Die unzulängliche ärztliche Versorgung der Stadt Guben.

Stadtv.- Vorsteher Justizrat Hoemann teilte mit, er sei bei einer der letzten Vorversammlungen zu den Stadtverordnetenwahlen ersucht worden, einen tiefgreifenden  Uebelstand hier zur Sprache zu bringen. Es betreffe dies die völlig unzulängliche ärztliche Versorgung der Stadt Guben. In der betr.
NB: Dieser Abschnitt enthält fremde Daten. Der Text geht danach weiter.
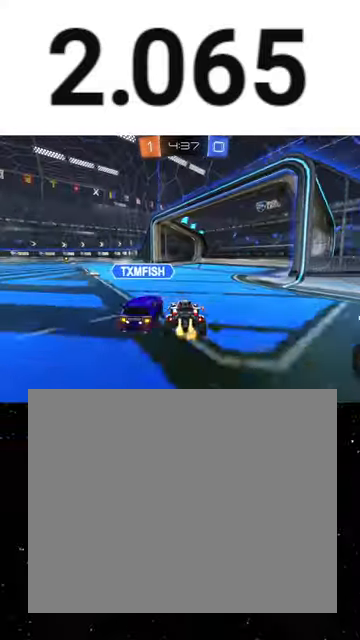
Gameplay with a controller (Xbox layout); each line is a JSON object with the inputs held at the frame after it. "events" lists button and stick changes between this image and that frame as [ms after this image, input, new state], when the widget could be followed in between. Not read: SHARE right_stick.
{"buttons": ["R2"], "left_stick": "left", "events": [[167, "L1", "down"], [200, "Y", "down"], [300, "L1", "up"], [367, "Y", "up"]]}
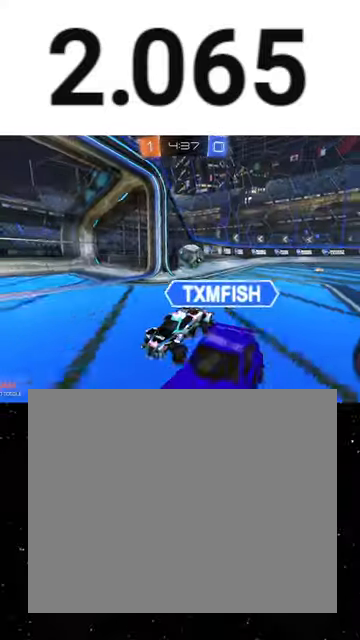
{"buttons": ["R2"], "left_stick": "left", "events": [[33, "L2", "down"], [167, "L2", "up"], [233, "L1", "down"], [367, "L1", "up"]]}
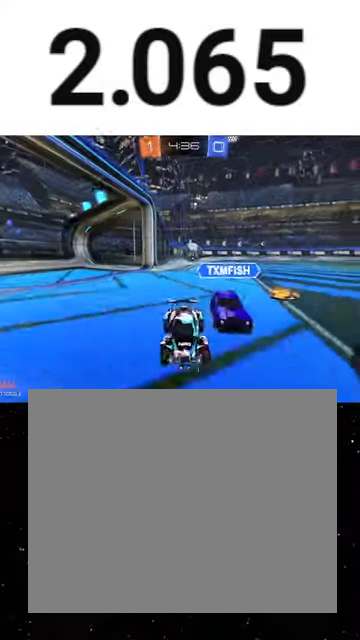
{"buttons": ["R2"], "left_stick": "left", "events": [[33, "L1", "down"], [133, "L1", "up"]]}
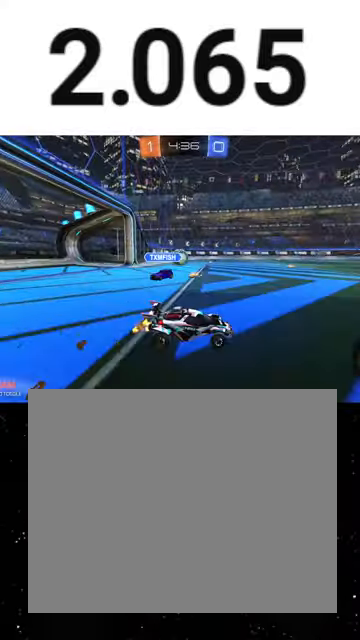
{"buttons": ["R2"], "left_stick": "center", "events": [[400, "left_stick", "center"]]}
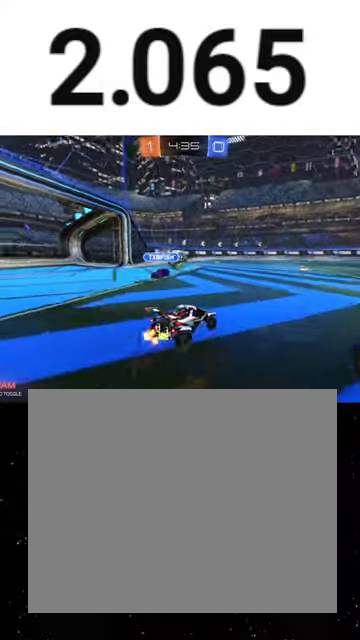
{"buttons": ["R1", "R2"], "left_stick": "center", "events": [[33, "left_stick", "right"], [167, "left_stick", "center"], [400, "R1", "down"]]}
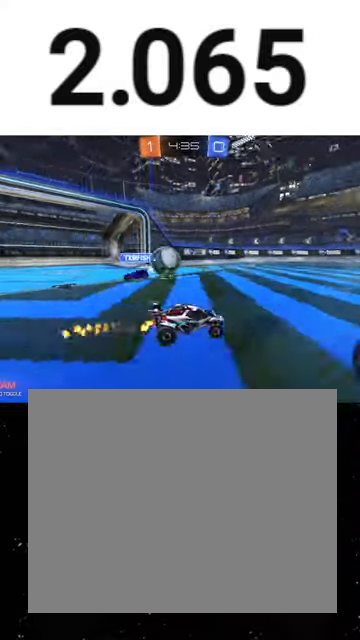
{"buttons": ["L2"], "left_stick": "down-left", "events": [[33, "R1", "up"], [33, "left_stick", "left"], [167, "left_stick", "down-left"], [300, "L2", "down"], [333, "R2", "up"]]}
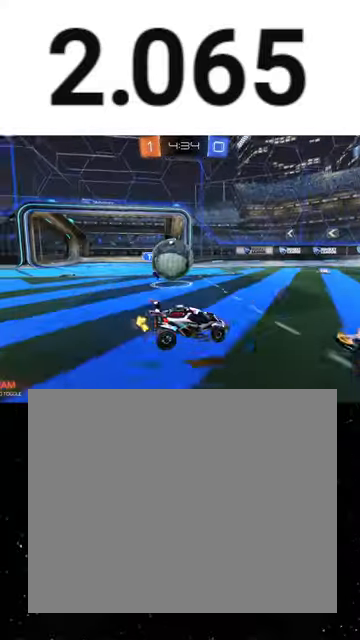
{"buttons": ["X", "R1", "R2"], "left_stick": "left", "events": [[167, "A", "down"], [167, "R2", "down"], [167, "left_stick", "left"], [200, "A", "up"], [200, "L2", "up"], [233, "A", "down"], [300, "left_stick", "up-left"], [367, "X", "down"], [433, "R1", "down"], [500, "A", "up"], [500, "left_stick", "left"]]}
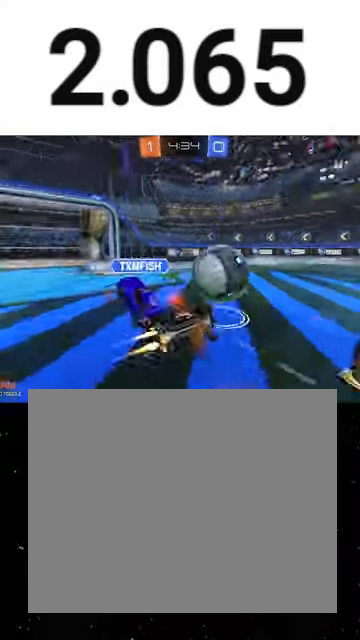
{"buttons": ["X", "R2"], "left_stick": "down-right", "events": [[33, "left_stick", "down-left"], [200, "R1", "up"], [367, "left_stick", "down"], [467, "left_stick", "down-right"]]}
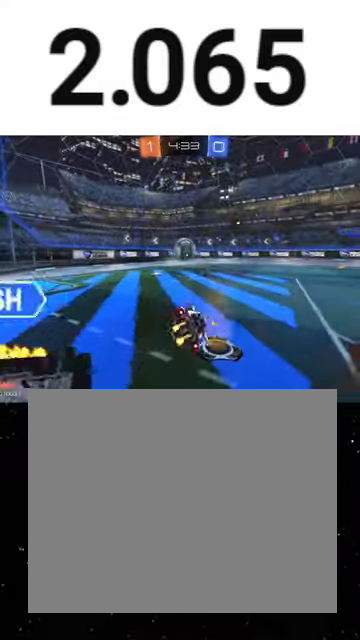
{"buttons": ["R2"], "left_stick": "right", "events": [[100, "X", "up"], [267, "Y", "down"], [367, "Y", "up"], [400, "left_stick", "right"]]}
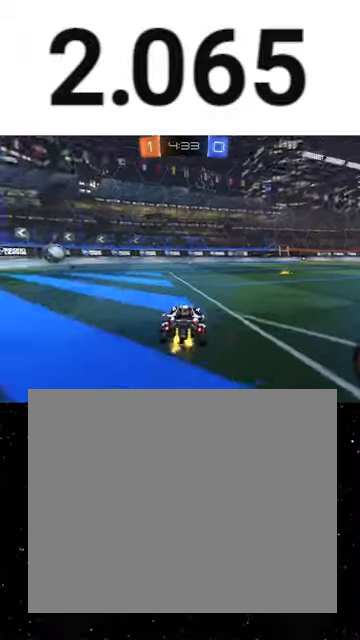
{"buttons": ["A", "R1", "R2"], "left_stick": "down-right", "events": [[100, "R1", "down"], [233, "left_stick", "center"], [333, "A", "down"], [333, "left_stick", "up"], [400, "A", "up"], [433, "A", "down"], [500, "left_stick", "down-right"]]}
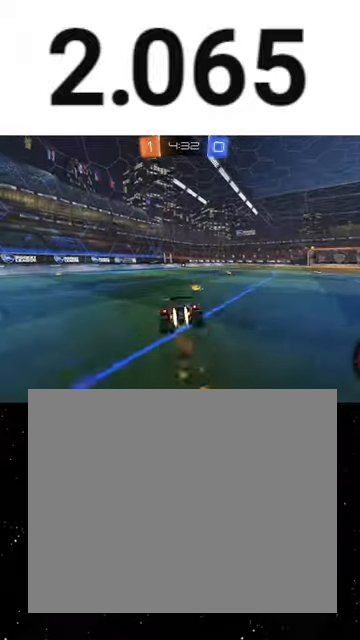
{"buttons": ["X", "R1", "R2"], "left_stick": "down-right", "events": [[100, "X", "down"], [200, "A", "up"]]}
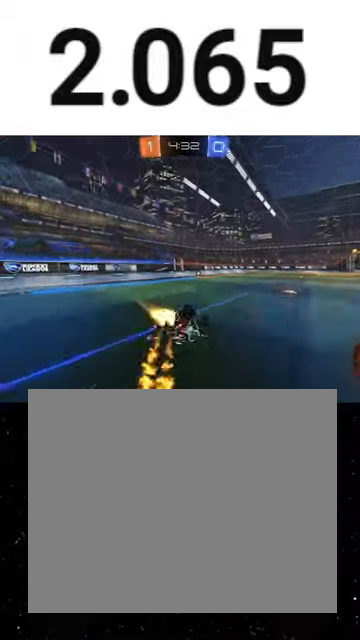
{"buttons": ["R1", "R2"], "left_stick": "right", "events": [[67, "left_stick", "down-left"], [433, "left_stick", "right"], [500, "X", "up"]]}
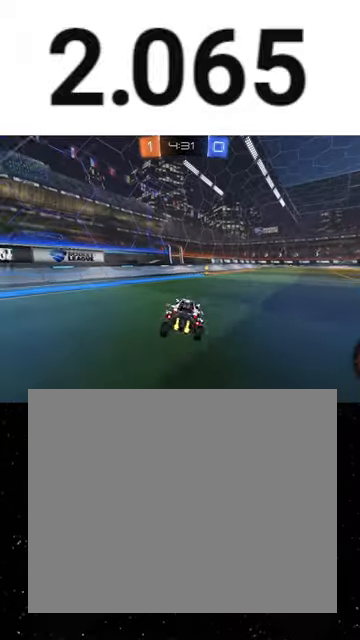
{"buttons": ["R2"], "left_stick": "left", "events": [[233, "R1", "up"], [233, "left_stick", "left"], [300, "L1", "down"], [300, "Y", "down"], [400, "Y", "up"], [467, "L1", "up"]]}
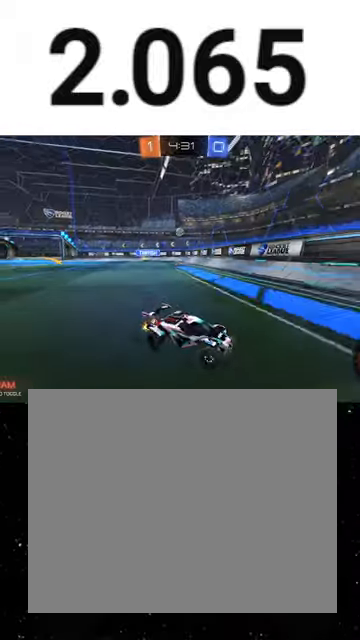
{"buttons": ["L1", "R2"], "left_stick": "left", "events": [[200, "R1", "down"], [433, "R1", "up"], [467, "L1", "down"]]}
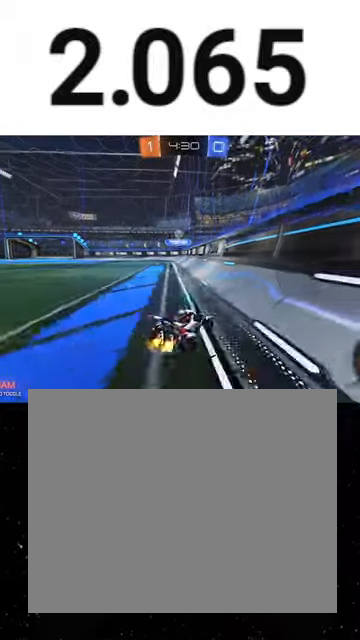
{"buttons": ["R2"], "left_stick": "left", "events": [[167, "L1", "up"], [233, "L1", "down"], [300, "L1", "up"]]}
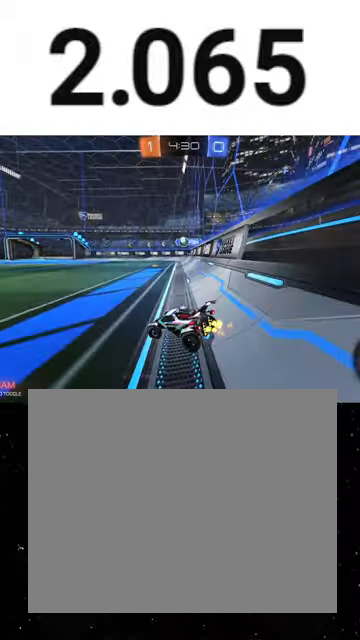
{"buttons": ["Y", "R2"], "left_stick": "left", "events": [[433, "Y", "down"]]}
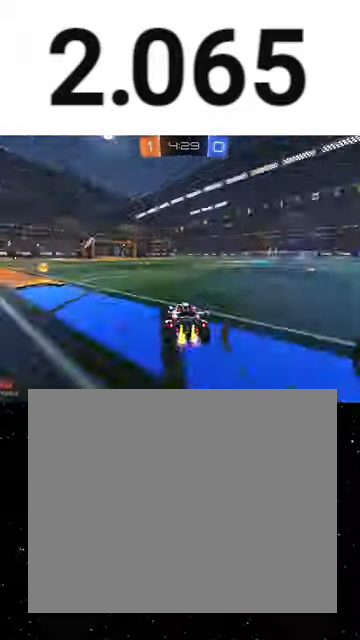
{"buttons": ["Y", "R2"], "left_stick": "left", "events": [[100, "Y", "up"], [433, "Y", "down"]]}
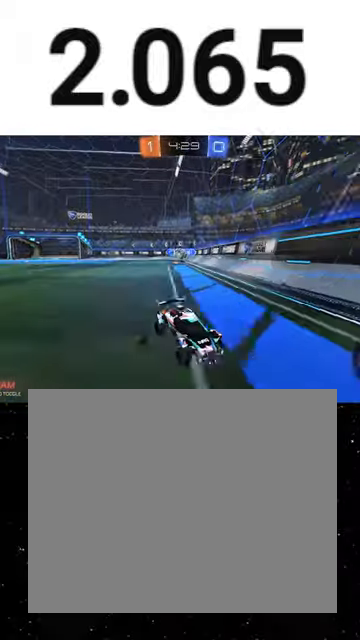
{"buttons": ["R2"], "left_stick": "right", "events": [[33, "left_stick", "center"], [67, "Y", "up"], [200, "left_stick", "left"], [367, "left_stick", "center"], [433, "left_stick", "right"]]}
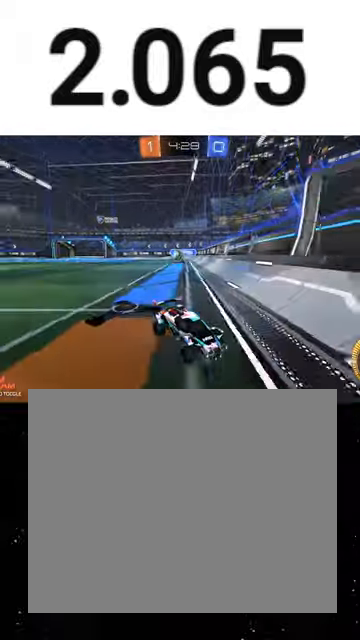
{"buttons": ["R1", "R2"], "left_stick": "right", "events": [[167, "R1", "down"]]}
Wählerversammlung sei ausgesprochen worden, daß bezüglich der ärztlichen Versorgung geradezu traurige Zustände hier beständen und daß es dringend wünschenswert sei, daß hier Wandel geschaffen werde. Den bisherigen Bemühungen des Oberbürgermeisters sei ein Erfolg nicht beschieden gewesen. Für die Ortskrankenkasse sei im Etat ein jährl. Pauschale von 42000 M ausgeworfen unter der Voraussetzung, daß 10 Aerzte für die Krankenkasse wirken. Dieses Pauschale sei auch zur Auszahlung gekommen, doch sei die Zahl der gegenwärtig vorhandenen Aerzte so gering, daß den Hilfesuchenden kaum eine ärztliche Versorgung zuteil werde. Indem er seines Auftrages sich hiermit entledige, frage er den Oberbürgermeister, ob er in der Lage sei, über die angeregten Verhältnisse näheres mitteilen zu können.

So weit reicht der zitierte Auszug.